Ce système a donc été aboli? Quels autres pas ont été effectués?

Grâce à notre implication et à celles d’autres partenaires, le système de la kafala a été abandonné il y a un an. En 2020, à titre d’exemple, quelque 150000 ouvriers ont ainsi pu changer de patrons. Les primes que devaient payer les ouvriers pour être recrutés par des agences de placement dans leur pays d’origine sont aussi aujourd’hui prises en charge par les entreprises, évitant la persistance de lourdes dettes. Un salaire minimum a par ailleurs été introduit, ainsi qu’un mécanisme de réclamations en cas de non-paiement. Des avancées majeures même si, hélas, toutes les sociétés n’appliquent pas encore la nouvelle législation.

Sur le front de la santé et de la sécurité, depuis le début de nos contrôles, en 2017, la mortalité sur les chantiers des stades a baissé et il n’y a eu que trois cas d’incidents fatals.

A noter encore que les ouvriers peuvent également désormais élire des comités qui les représentent pour veiller aux conditions de travail et de logement. Nous avons commencé à organiser des cours à l’intention de leurs délégués. C’est un pas important en l’absence de syndicats.
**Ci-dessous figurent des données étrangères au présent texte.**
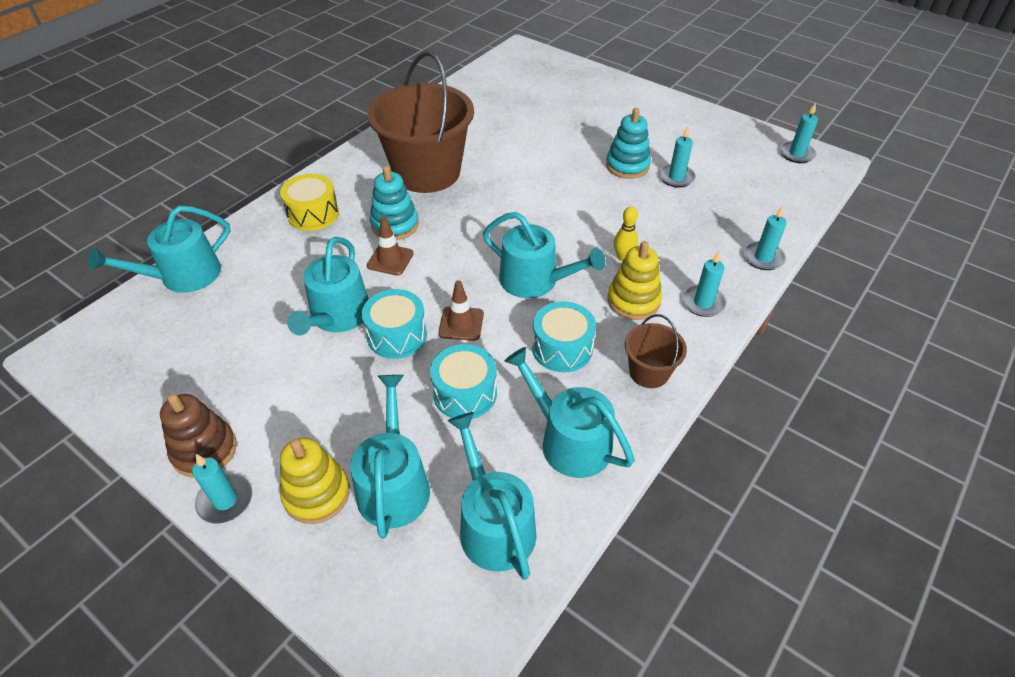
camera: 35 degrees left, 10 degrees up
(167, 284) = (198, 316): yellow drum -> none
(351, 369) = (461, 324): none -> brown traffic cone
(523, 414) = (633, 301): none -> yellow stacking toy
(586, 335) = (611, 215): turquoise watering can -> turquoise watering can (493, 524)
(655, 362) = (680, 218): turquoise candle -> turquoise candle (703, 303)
Comment envisagez-vous la suite?

L’IBB continuera à faire pression pour que tous les ouvriers du bâtiment bénéficient des progrès obtenus. La Fédération souhaite parallèlement, avec d’autres partenaires, poursuivre la formation de représentants de travailleurs dans un centre où toutes les questions relatives aux conditions de travail, de recrutement et d’hébergement pourraient être évoquées. L’idée serait de rendre aussi accessible ce lieu à des travailleurs d’autres branches, comme celles de l’hôtellerie-restauration ou de l’économie domestique. Dans tous les cas, nous poursuivrons notre engagement, notre plus grande peur étant qu’à l’issue du Mondial, les autorités reculent et que la nouvelle loi ne soit plus appliquée.